Tiffany is gradually coming up with new jewelry designs, range of watches and fragrance. It has also introduced “build-your-own program” on its website under which customers are allowed to personalize their charm bracelets. Also, Tiffany is allowing customers to customize rings.

Apart from this, the company renewed its licensing agreement with Luxottica Group — slated to expire on Dec 31, 2027 — for the development, production and global distribution of sunglasses and prescription frames.

 

These initiatives reflect the company’s customer-centric focus which is likely to help strengthen its customer base.

The company is focusing on opening smaller stores that offer select collections of low priced and high margin products. Tiffany also focuses on improving sales per square foot by driving customer traffic and converting visitors into buyers through targeted advertising, sales training and customer-oriented initiatives.

Management also intends to expand its distribution network by adding stores in new and existing markets. On the international front, the company is now focusing on expanding business in the Middle East, Russia, Canada, Mexico and Brazil.

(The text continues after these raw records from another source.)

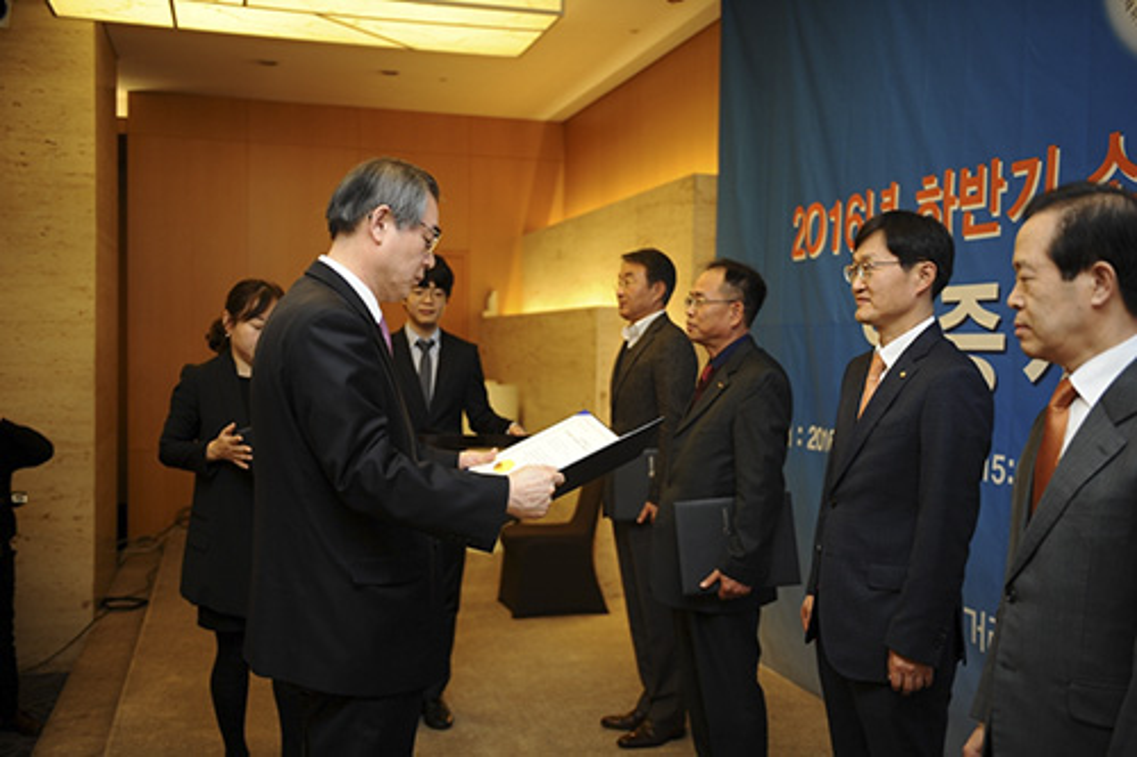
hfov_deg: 50.7
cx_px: 568
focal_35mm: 38
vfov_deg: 35.0
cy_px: 378
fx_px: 1200
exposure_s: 1/160
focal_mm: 38
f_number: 2.8
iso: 500
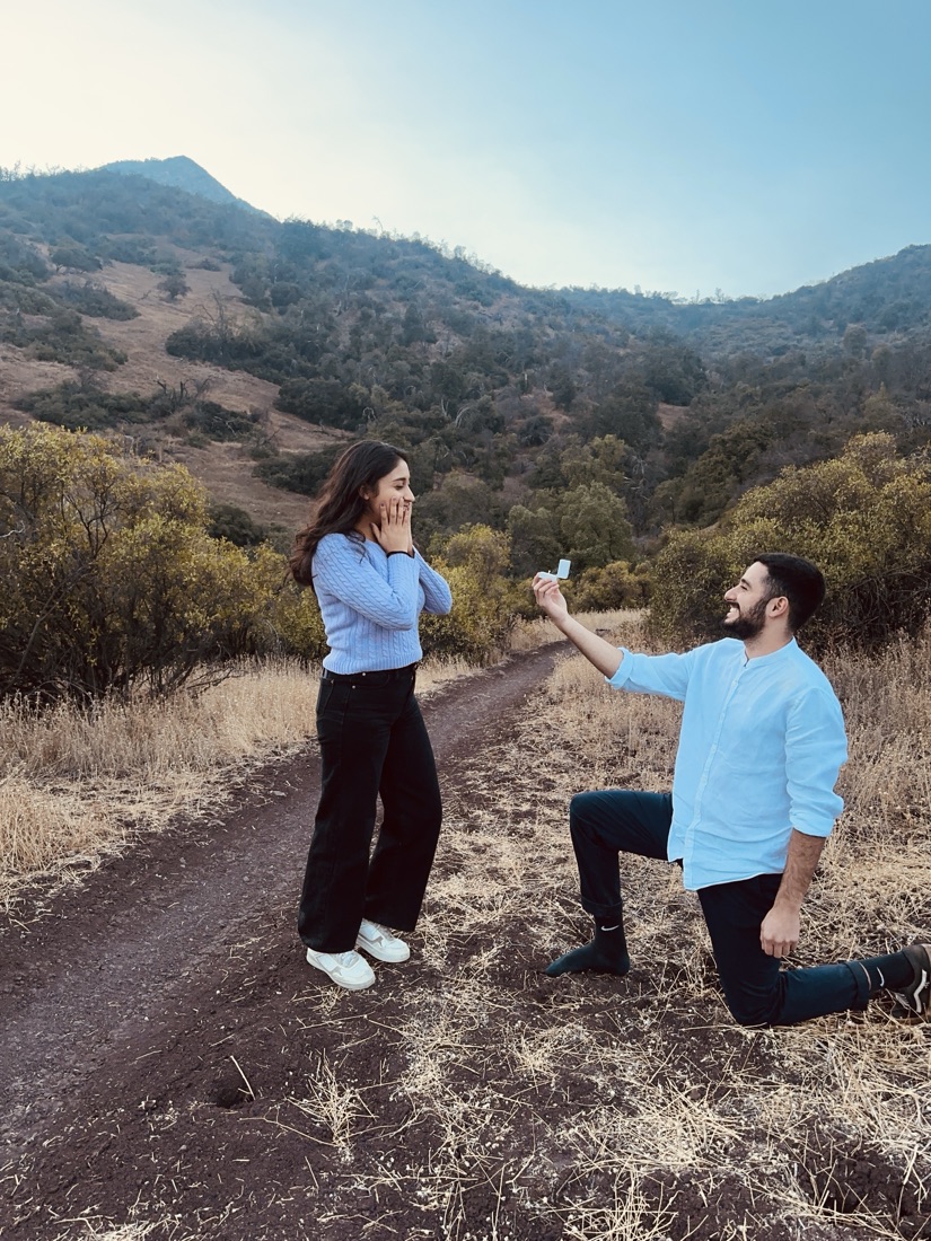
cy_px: 620
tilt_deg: -5.0
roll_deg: -5.1
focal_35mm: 24
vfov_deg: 71.6
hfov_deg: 56.8
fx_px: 861
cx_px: 466
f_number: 1.78
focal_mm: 6.86
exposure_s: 1/60
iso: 250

However, despite the company’s efforts to boost the top line, rising SG&A expenses are likely to dent the operating margin. In this regard, we note that management expects fiscal 2018 SG&A expenses to increase at a rate higher than sales on account of increased spending on technology, marketing communications, visual merchandising, digital and store presentations. We noted that in the first, second, third and fourth quarter of fiscal 2017, SG&A expenses had increased 0.2%, 3.7%, 3.3% and 2.2%, respectively.

Given the pros and cons embedded the stock carries a Zacks Rank #3 (Hold).